Yesterday the already fragile emerging markets suffered a small storm with the reduction of Brazil’s rating by Standard & Poor’s. Moody’s, which reduced the rating of Brazil a month ago, assigns a rating to Brazil to a junk level, while Fitch put the country’s rating just two levels above that category. If any more of these agencies reduces the rating of Brazil to junk, many foreign institutional investors (such as the American pension funds) may be forced to sell Brazilian debt because their statutes prohibit them from holding bonds with a speculative rating. Following the decision by Standard & Poor’s the real depreciated against the dollar, while the Bovespa suffered in the initial phase, some selling pressure. Financial markets and the currencies of other emerging markets also traded in decline and the selling pressure also affected the shares of several European companies (Unilever, Carrefour, Galp, Banco Santander, etc.) exposed to Brazil. More relevant is the impact that this may have in the Brazilian economy and reflexively in other emerging economies. At a time when China is slowing and many emerging economies are struggling, Brazil’s situation worsens this whole context. Crises in emerging markets in 80’s and 90’s teach that if we reach a breaking point in any one of them, the domino effect in other countries is particularly quick and sharp.
 
In the pre-opening, European shares traded with modest variations.

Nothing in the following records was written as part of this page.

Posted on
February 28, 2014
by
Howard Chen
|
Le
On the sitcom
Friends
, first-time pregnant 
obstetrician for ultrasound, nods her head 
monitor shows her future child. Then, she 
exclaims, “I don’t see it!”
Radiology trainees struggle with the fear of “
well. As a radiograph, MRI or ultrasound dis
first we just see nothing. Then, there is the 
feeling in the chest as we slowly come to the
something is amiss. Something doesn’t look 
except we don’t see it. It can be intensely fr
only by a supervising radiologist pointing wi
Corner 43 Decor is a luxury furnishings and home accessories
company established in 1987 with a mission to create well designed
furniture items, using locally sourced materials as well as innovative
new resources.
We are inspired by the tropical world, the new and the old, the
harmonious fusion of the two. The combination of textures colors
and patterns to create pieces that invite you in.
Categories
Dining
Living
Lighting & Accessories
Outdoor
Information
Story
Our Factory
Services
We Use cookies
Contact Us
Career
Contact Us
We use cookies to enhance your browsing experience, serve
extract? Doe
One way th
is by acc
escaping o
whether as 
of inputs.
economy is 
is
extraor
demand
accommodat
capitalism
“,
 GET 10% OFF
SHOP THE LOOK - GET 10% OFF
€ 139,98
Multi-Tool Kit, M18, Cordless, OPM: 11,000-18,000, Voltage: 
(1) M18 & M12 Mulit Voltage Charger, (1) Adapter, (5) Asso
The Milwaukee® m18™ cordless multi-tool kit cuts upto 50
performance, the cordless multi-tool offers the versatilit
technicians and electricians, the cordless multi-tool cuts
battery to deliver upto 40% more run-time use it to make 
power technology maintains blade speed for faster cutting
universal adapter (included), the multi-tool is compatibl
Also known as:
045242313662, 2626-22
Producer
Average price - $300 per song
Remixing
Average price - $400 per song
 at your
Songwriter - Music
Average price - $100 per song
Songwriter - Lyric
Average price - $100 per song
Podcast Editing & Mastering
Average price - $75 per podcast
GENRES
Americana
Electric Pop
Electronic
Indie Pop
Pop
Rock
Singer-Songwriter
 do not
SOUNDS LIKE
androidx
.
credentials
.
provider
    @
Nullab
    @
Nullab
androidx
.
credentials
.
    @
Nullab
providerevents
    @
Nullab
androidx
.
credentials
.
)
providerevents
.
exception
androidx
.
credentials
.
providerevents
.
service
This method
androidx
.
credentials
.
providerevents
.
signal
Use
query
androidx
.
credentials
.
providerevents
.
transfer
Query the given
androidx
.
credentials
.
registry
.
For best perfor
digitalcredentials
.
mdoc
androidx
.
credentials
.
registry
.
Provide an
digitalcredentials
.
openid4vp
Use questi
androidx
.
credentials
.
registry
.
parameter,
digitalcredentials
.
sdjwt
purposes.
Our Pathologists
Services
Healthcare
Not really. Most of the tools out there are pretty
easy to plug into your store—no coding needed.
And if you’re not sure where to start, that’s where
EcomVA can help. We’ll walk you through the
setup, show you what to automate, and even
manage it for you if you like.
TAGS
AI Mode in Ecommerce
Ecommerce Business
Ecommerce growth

The first hours of trading should be dominated by the alarming signs from China. Investors from the old continent shall observe its impact on the sectors most exposed to the Chinese economy (mining, automotive, industrial, etc.) and will monitor its reflection in the price of raw materials and the behavior of other emerging markets. After absorbing the reaction to economic data in China, markets will be marked by expectations of investors regarding the Fed’s meeting, on Wednesday and Thursday. The banking sector can be highlighted after Reuters announce that 12 of the largest European banks have agreed to indemnify institutional customers in 1885 M.USD to finalize a case involving charges of malpractice in credit default swap market.